Please set down each entry exactly, omitting any picture it holds.

Saved data entries
--------------------------------

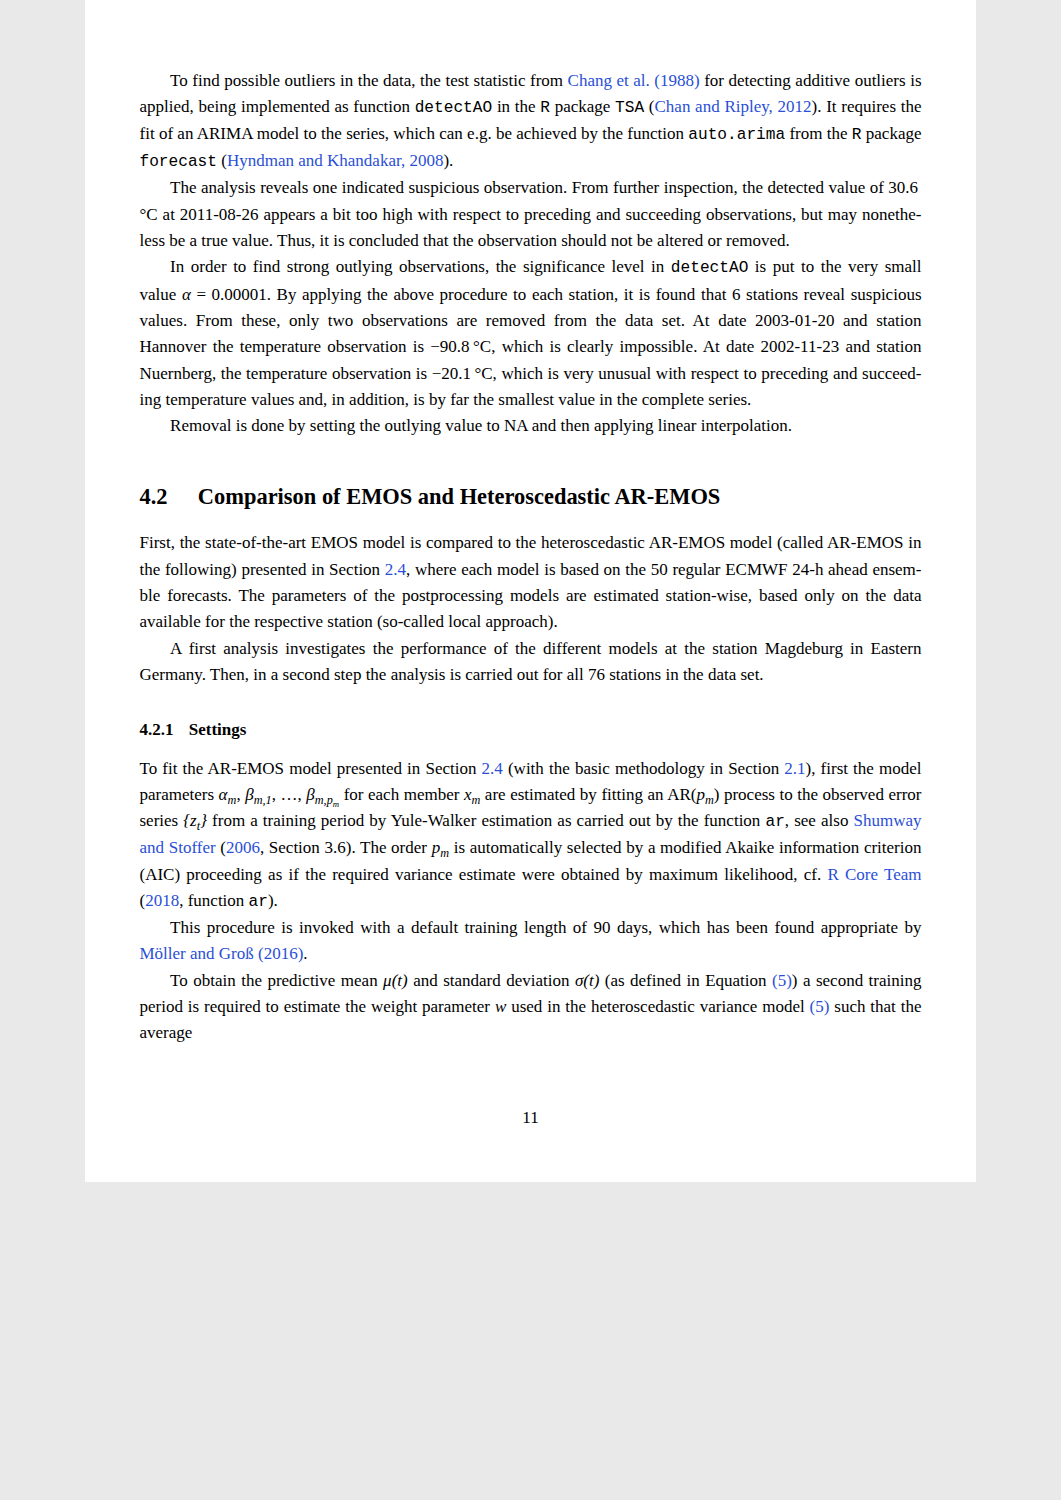To find possible outliers in the data, the test statistic from Chang et al. (1988) for detecting additive outliers is applied, being implemented as function detectAO in the R package TSA (Chan and Ripley, 2012). It requires the fit of an ARIMA model to the series, which can e.g. be achieved by the function auto.arima from the R package forecast (Hyndman and Khandakar, 2008).
The analysis reveals one indicated suspicious observation. From further inspection, the detected value of 30.6 °C at 2011-08-26 appears a bit too high with respect to preceding and succeeding observations, but may nonetheless be a true value. Thus, it is concluded that the observation should not be altered or removed.
In order to find strong outlying observations, the significance level in detectAO is put to the very small value α = 0.00001. By applying the above procedure to each station, it is found that 6 stations reveal suspicious values. From these, only two observations are removed from the data set. At date 2003-01-20 and station Hannover the temperature observation is −90.8 °C, which is clearly impossible. At date 2002-11-23 and station Nuernberg, the temperature observation is −20.1 °C, which is very unusual with respect to preceding and succeeding temperature values and, in addition, is by far the smallest value in the complete series.
Removal is done by setting the outlying value to NA and then applying linear interpolation.
4.2 Comparison of EMOS and Heteroscedastic AR-EMOS
First, the state-of-the-art EMOS model is compared to the heteroscedastic AR-EMOS model (called AR-EMOS in the following) presented in Section 2.4, where each model is based on the 50 regular ECMWF 24-h ahead ensemble forecasts. The parameters of the postprocessing models are estimated station-wise, based only on the data available for the respective station (so-called local approach).
A first analysis investigates the performance of the different models at the station Magdeburg in Eastern Germany. Then, in a second step the analysis is carried out for all 76 stations in the data set.
4.2.1 Settings
To fit the AR-EMOS model presented in Section 2.4 (with the basic methodology in Section 2.1), first the model parameters αm, βm,1, …, βm,pm for each member xm are estimated by fitting an AR(pm) process to the observed error series {zt} from a training period by Yule-Walker estimation as carried out by the function ar, see also Shumway and Stoffer (2006, Section 3.6). The order pm is automatically selected by a modified Akaike information criterion (AIC) proceeding as if the required variance estimate were obtained by maximum likelihood, cf. R Core Team (2018, function ar).
This procedure is invoked with a default training length of 90 days, which has been found appropriate by Möller and Groß (2016).
To obtain the predictive mean μ(t) and standard deviation σ(t) (as defined in Equation (5)) a second training period is required to estimate the weight parameter w used in the heteroscedastic variance model (5) such that the average
11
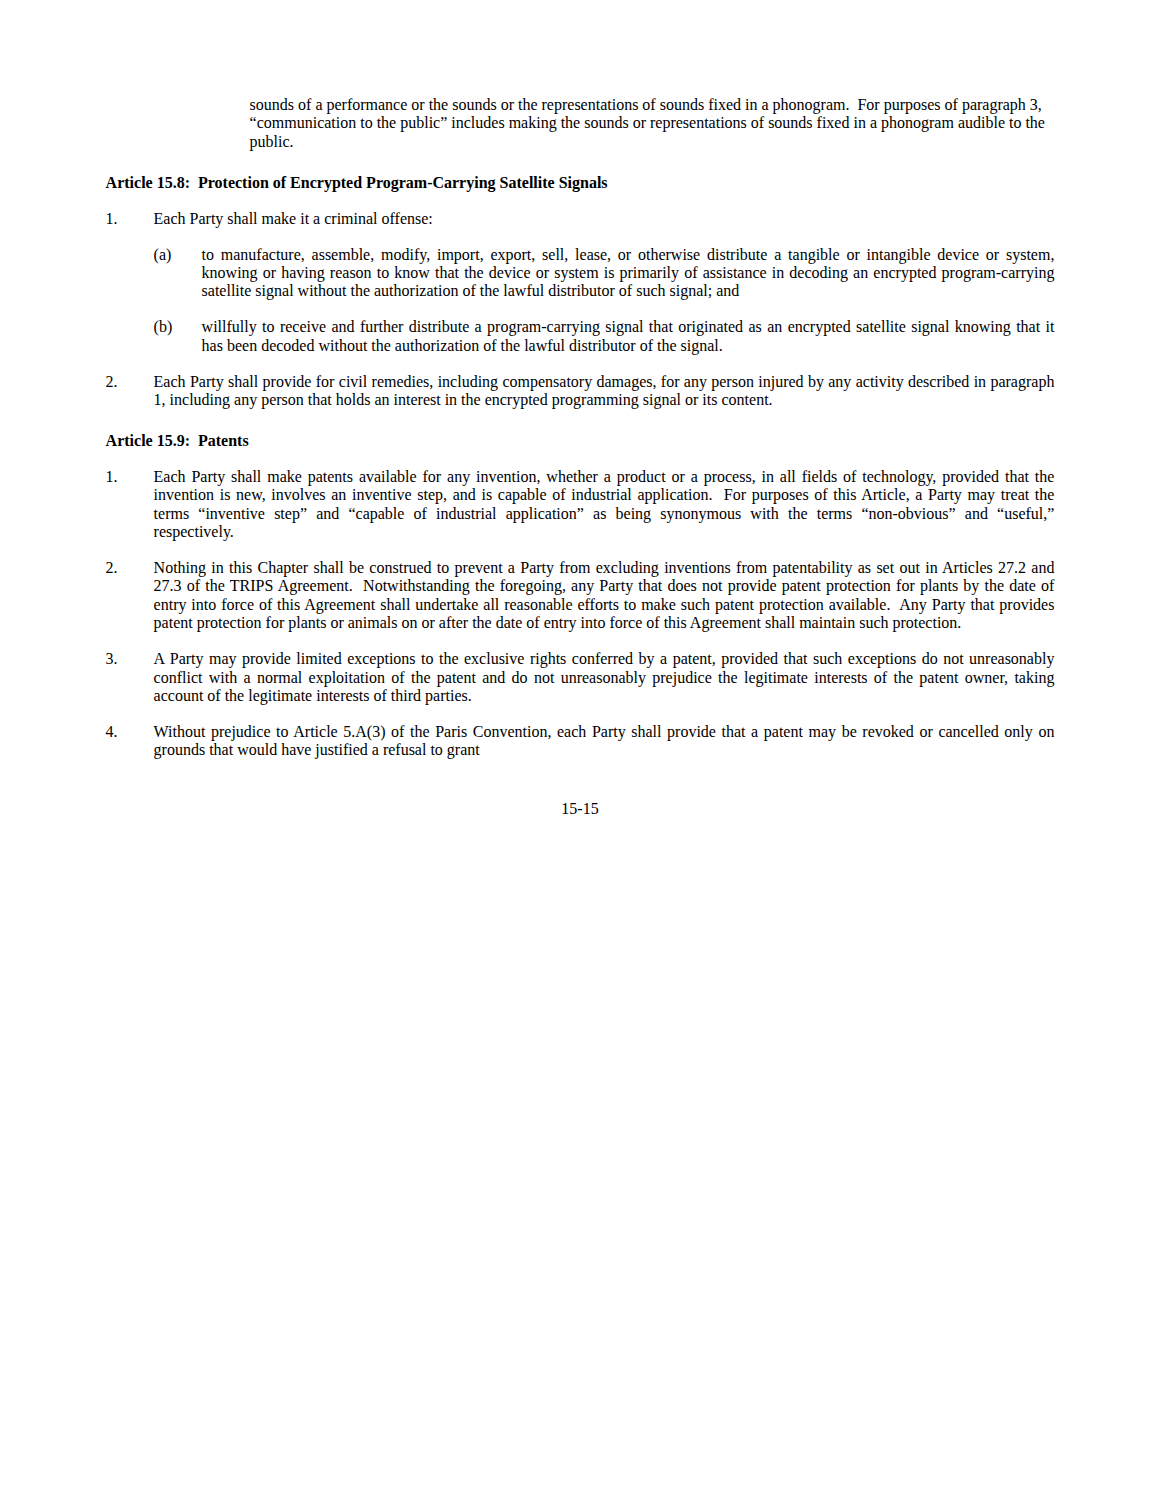sounds of a performance or the sounds or the representations of sounds fixed in a phonogram. For purposes of paragraph 3, “communication to the public” includes making the sounds or representations of sounds fixed in a phonogram audible to the public.
Article 15.8: Protection of Encrypted Program-Carrying Satellite Signals
1.
Each Party shall make it a criminal offense:
(a)
to manufacture, assemble, modify, import, export, sell, lease, or otherwise distribute a tangible or intangible device or system, knowing or having reason to know that the device or system is primarily of assistance in decoding an encrypted program-carrying satellite signal without the authorization of the lawful distributor of such signal; and
(b)
willfully to receive and further distribute a program-carrying signal that originated as an encrypted satellite signal knowing that it has been decoded without the authorization of the lawful distributor of the signal.
2.
Each Party shall provide for civil remedies, including compensatory damages, for any person injured by any activity described in paragraph 1, including any person that holds an interest in the encrypted programming signal or its content.
Article 15.9: Patents
1.
Each Party shall make patents available for any invention, whether a product or a process, in all fields of technology, provided that the invention is new, involves an inventive step, and is capable of industrial application. For purposes of this Article, a Party may treat the terms “inventive step” and “capable of industrial application” as being synonymous with the terms “non-obvious” and “useful,” respectively.
2.
Nothing in this Chapter shall be construed to prevent a Party from excluding inventions from patentability as set out in Articles 27.2 and 27.3 of the TRIPS Agreement. Notwithstanding the foregoing, any Party that does not provide patent protection for plants by the date of entry into force of this Agreement shall undertake all reasonable efforts to make such patent protection available. Any Party that provides patent protection for plants or animals on or after the date of entry into force of this Agreement shall maintain such protection.
3.
A Party may provide limited exceptions to the exclusive rights conferred by a patent, provided that such exceptions do not unreasonably conflict with a normal exploitation of the patent and do not unreasonably prejudice the legitimate interests of the patent owner, taking account of the legitimate interests of third parties.
4.
Without prejudice to Article 5.A(3) of the Paris Convention, each Party shall provide that a patent may be revoked or cancelled only on grounds that would have justified a refusal to grant
15-15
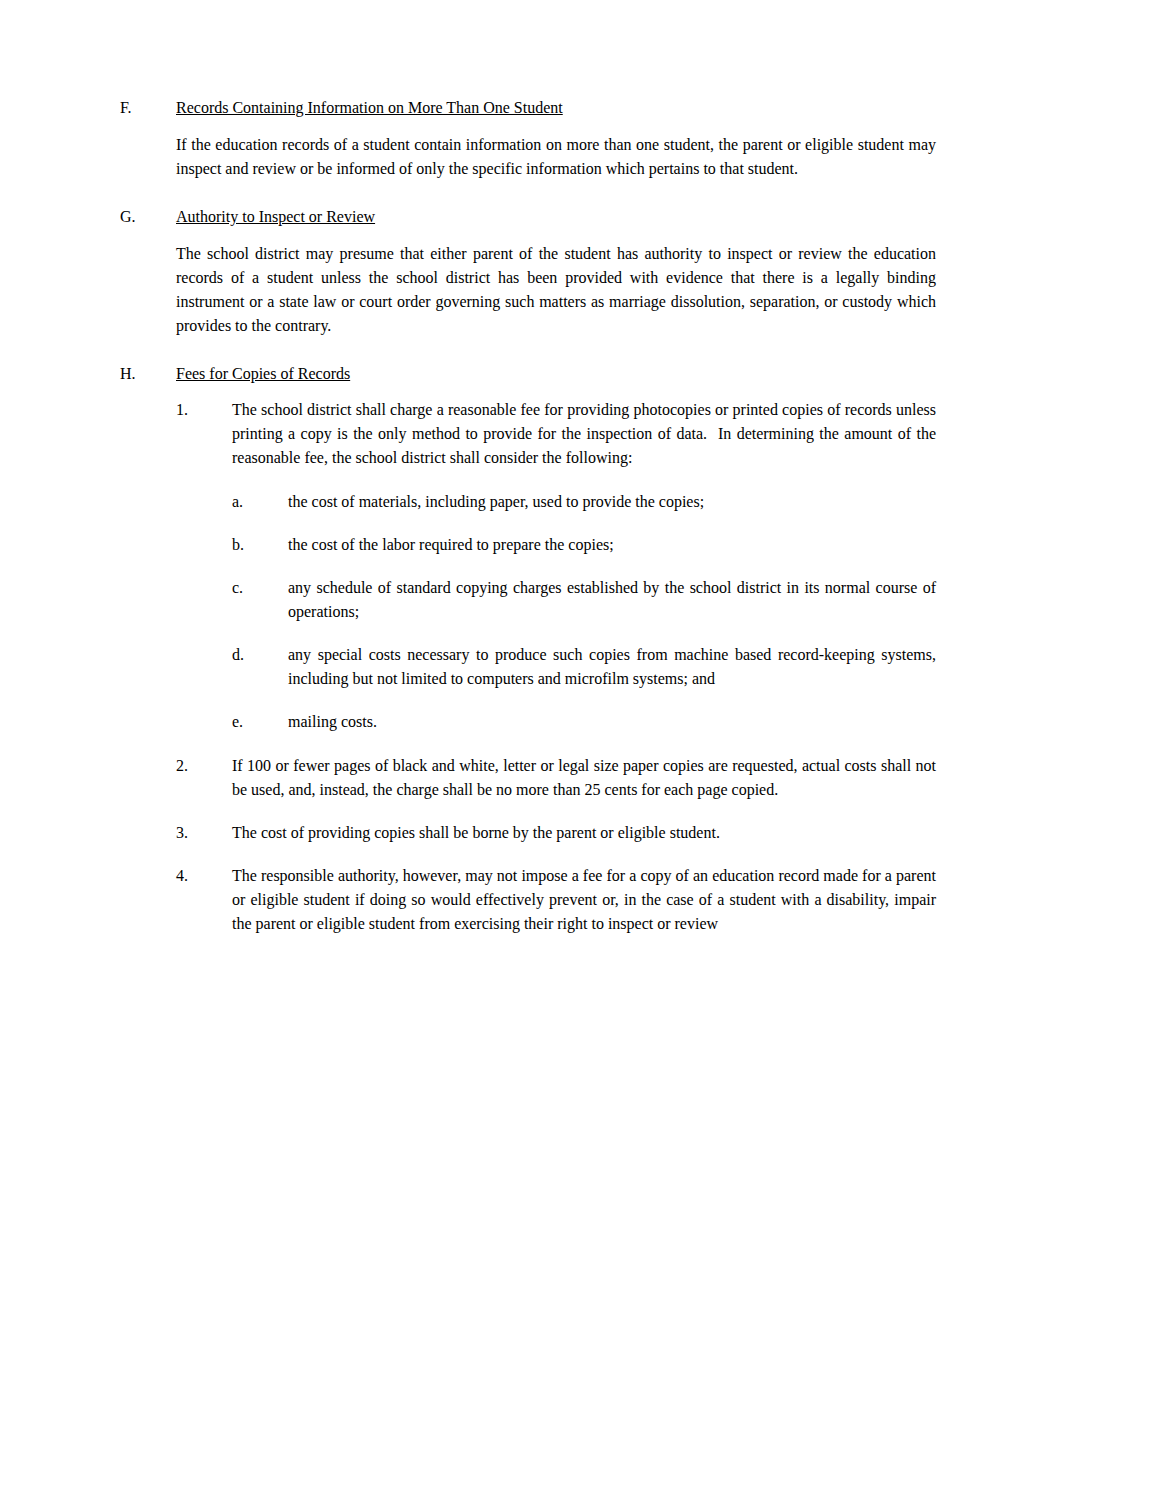F. Records Containing Information on More Than One Student
If the education records of a student contain information on more than one student, the parent or eligible student may inspect and review or be informed of only the specific information which pertains to that student.
G. Authority to Inspect or Review
The school district may presume that either parent of the student has authority to inspect or review the education records of a student unless the school district has been provided with evidence that there is a legally binding instrument or a state law or court order governing such matters as marriage dissolution, separation, or custody which provides to the contrary.
H. Fees for Copies of Records
1. The school district shall charge a reasonable fee for providing photocopies or printed copies of records unless printing a copy is the only method to provide for the inspection of data. In determining the amount of the reasonable fee, the school district shall consider the following:
a. the cost of materials, including paper, used to provide the copies;
b. the cost of the labor required to prepare the copies;
c. any schedule of standard copying charges established by the school district in its normal course of operations;
d. any special costs necessary to produce such copies from machine based record-keeping systems, including but not limited to computers and microfilm systems; and
e. mailing costs.
2. If 100 or fewer pages of black and white, letter or legal size paper copies are requested, actual costs shall not be used, and, instead, the charge shall be no more than 25 cents for each page copied.
3. The cost of providing copies shall be borne by the parent or eligible student.
4. The responsible authority, however, may not impose a fee for a copy of an education record made for a parent or eligible student if doing so would effectively prevent or, in the case of a student with a disability, impair the parent or eligible student from exercising their right to inspect or review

--------------------------------

Output for this exercise:
To find possible outliers in the data, the test statistic from Chang et al. (1988) for detecting additive outliers is applied, being implemented as function detectAO in the R package TSA (Chan and Ripley, 2012). It requires the fit of an ARIMA model to the series, which can e.g. be achieved by the function auto.arima from the R package forecast (Hyndman and Khandakar, 2008).
The analysis reveals one indicated suspicious observation. From further inspection, the detected value of 30.6 °C at 2011-08-26 appears a bit too high with respect to preceding and succeeding observations, but may nonetheless be a true value. Thus, it is concluded that the observation should not be altered or removed.
In order to find strong outlying observations, the significance level in detectAO is put to the very small value α = 0.00001. By applying the above procedure to each station, it is found that 6 stations reveal suspicious values. From these, only two observations are removed from the data set. At date 2003-01-20 and station Hannover the temperature observation is −90.8 °C, which is clearly impossible. At date 2002-11-23 and station Nuernberg, the temperature observation is −20.1 °C, which is very unusual with respect to preceding and succeeding temperature values and, in addition, is by far the smallest value in the complete series.
Removal is done by setting the outlying value to NA and then applying linear interpolation.
4.2 Comparison of EMOS and Heteroscedastic AR-EMOS
First, the state-of-the-art EMOS model is compared to the heteroscedastic AR-EMOS model (called AR-EMOS in the following) presented in Section 2.4, where each model is based on the 50 regular ECMWF 24-h ahead ensemble forecasts. The parameters of the postprocessing models are estimated station-wise, based only on the data available for the respective station (so-called local approach).
A first analysis investigates the performance of the different models at the station Magdeburg in Eastern Germany. Then, in a second step the analysis is carried out for all 76 stations in the data set.
4.2.1 Settings
To fit the AR-EMOS model presented in Section 2.4 (with the basic methodology in Section 2.1), first the model parameters αm, βm,1, …, βm,pm for each member xm are estimated by fitting an AR(pm) process to the observed error series {zt} from a training period by Yule-Walker estimation as carried out by the function ar, see also Shumway and Stoffer (2006, Section 3.6). The order pm is automatically selected by a modified Akaike information criterion (AIC) proceeding as if the required variance estimate were obtained by maximum likelihood, cf. R Core Team (2018, function ar).
This procedure is invoked with a default training length of 90 days, which has been found appropriate by Möller and Groß (2016).
To obtain the predictive mean μ(t) and standard deviation σ(t) (as defined in Equation (5)) a second training period is required to estimate the weight parameter w used in the heteroscedastic variance model (5) such that the average
11
sounds of a performance or the sounds or the representations of sounds fixed in a phonogram. For purposes of paragraph 3, “communication to the public” includes making the sounds or representations of sounds fixed in a phonogram audible to the public.
Article 15.8: Protection of Encrypted Program-Carrying Satellite Signals
1.
Each Party shall make it a criminal offense:
(a)
to manufacture, assemble, modify, import, export, sell, lease, or otherwise distribute a tangible or intangible device or system, knowing or having reason to know that the device or system is primarily of assistance in decoding an encrypted program-carrying satellite signal without the authorization of the lawful distributor of such signal; and
(b)
willfully to receive and further distribute a program-carrying signal that originated as an encrypted satellite signal knowing that it has been decoded without the authorization of the lawful distributor of the signal.
2.
Each Party shall provide for civil remedies, including compensatory damages, for any person injured by any activity described in paragraph 1, including any person that holds an interest in the encrypted programming signal or its content.
Article 15.9: Patents
1.
Each Party shall make patents available for any invention, whether a product or a process, in all fields of technology, provided that the invention is new, involves an inventive step, and is capable of industrial application. For purposes of this Article, a Party may treat the terms “inventive step” and “capable of industrial application” as being synonymous with the terms “non-obvious” and “useful,” respectively.
2.
Nothing in this Chapter shall be construed to prevent a Party from excluding inventions from patentability as set out in Articles 27.2 and 27.3 of the TRIPS Agreement. Notwithstanding the foregoing, any Party that does not provide patent protection for plants by the date of entry into force of this Agreement shall undertake all reasonable efforts to make such patent protection available. Any Party that provides patent protection for plants or animals on or after the date of entry into force of this Agreement shall maintain such protection.
3.
A Party may provide limited exceptions to the exclusive rights conferred by a patent, provided that such exceptions do not unreasonably conflict with a normal exploitation of the patent and do not unreasonably prejudice the legitimate interests of the patent owner, taking account of the legitimate interests of third parties.
4.
Without prejudice to Article 5.A(3) of the Paris Convention, each Party shall provide that a patent may be revoked or cancelled only on grounds that would have justified a refusal to grant
15-15
F. Records Containing Information on More Than One Student
If the education records of a student contain information on more than one student, the parent or eligible student may inspect and review or be informed of only the specific information which pertains to that student.
G. Authority to Inspect or Review
The school district may presume that either parent of the student has authority to inspect or review the education records of a student unless the school district has been provided with evidence that there is a legally binding instrument or a state law or court order governing such matters as marriage dissolution, separation, or custody which provides to the contrary.
H. Fees for Copies of Records
1. The school district shall charge a reasonable fee for providing photocopies or printed copies of records unless printing a copy is the only method to provide for the inspection of data. In determining the amount of the reasonable fee, the school district shall consider the following:
a. the cost of materials, including paper, used to provide the copies;
b. the cost of the labor required to prepare the copies;
c. any schedule of standard copying charges established by the school district in its normal course of operations;
d. any special costs necessary to produce such copies from machine based record-keeping systems, including but not limited to computers and microfilm systems; and
e. mailing costs.
2. If 100 or fewer pages of black and white, letter or legal size paper copies are requested, actual costs shall not be used, and, instead, the charge shall be no more than 25 cents for each page copied.
3. The cost of providing copies shall be borne by the parent or eligible student.
4. The responsible authority, however, may not impose a fee for a copy of an education record made for a parent or eligible student if doing so would effectively prevent or, in the case of a student with a disability, impair the parent or eligible student from exercising their right to inspect or review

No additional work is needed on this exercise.